Six mois de prison avec sursis requis pour le père
Pour le représentant du parquet, le transport illégal et l’abus de confiance sont également caractérisés. “Ils ont acheté des armes avec les fonds de l’association, ces armes se sont retrouvées à leur nom et chez eux. Voilà, c’est tout. Ils se les sont appropriées. […] Il y avait des armes partout là-dedans.” La défense, quant à elle, entend dénoncer des défauts de procédure, dans les auditions, mais également dans l’enquête “faite à la va-vite”. “Le délit de commerce d’armes, c’est se déposséder d’une arme que l’on possède sans autorisation au profit d’un autre qui n’en a pas non plus. En général ce ne sont pas des philanthropes, là ce n’est pas ça”, conclut Pierre Caviglioli.
Le procureur, lui, enchaîne : “On dit que tous les clubs font ça, mais ça ne tient pas. Cela veut dire qu’un trafiquant de drogue peut venir à la barre, dire qu’il y a du deal dans tous les quartiers et se barrer ? Non, c’est la loi, et désolé, c’est tombé sur vous !”
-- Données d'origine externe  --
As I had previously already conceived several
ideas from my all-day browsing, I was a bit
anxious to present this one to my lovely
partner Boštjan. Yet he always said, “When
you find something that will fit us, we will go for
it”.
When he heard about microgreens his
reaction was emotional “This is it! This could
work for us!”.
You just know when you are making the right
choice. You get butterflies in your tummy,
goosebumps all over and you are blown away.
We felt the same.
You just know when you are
Après s’être adressé directement au fils – “que faites-vous dans la police ? personnellement, je n’ai pas envie de travailler avec vous” – il expose ses réquisitions, que le juge pourra suivre, ou non : six mois de prison avec sursis et 5 000 euros d’amende dont 3 000 avec sursis, assortis d’une interdiction de détenir une arme pendant cinq ans pour Jean-Michel Segui et son épouse. Trois mois de sursis et une interdiction de port d’arme durant cinq ans pour le fils. Le délibéré sera rendu en août. La famille Segui risque fort de se retrouver désarmée.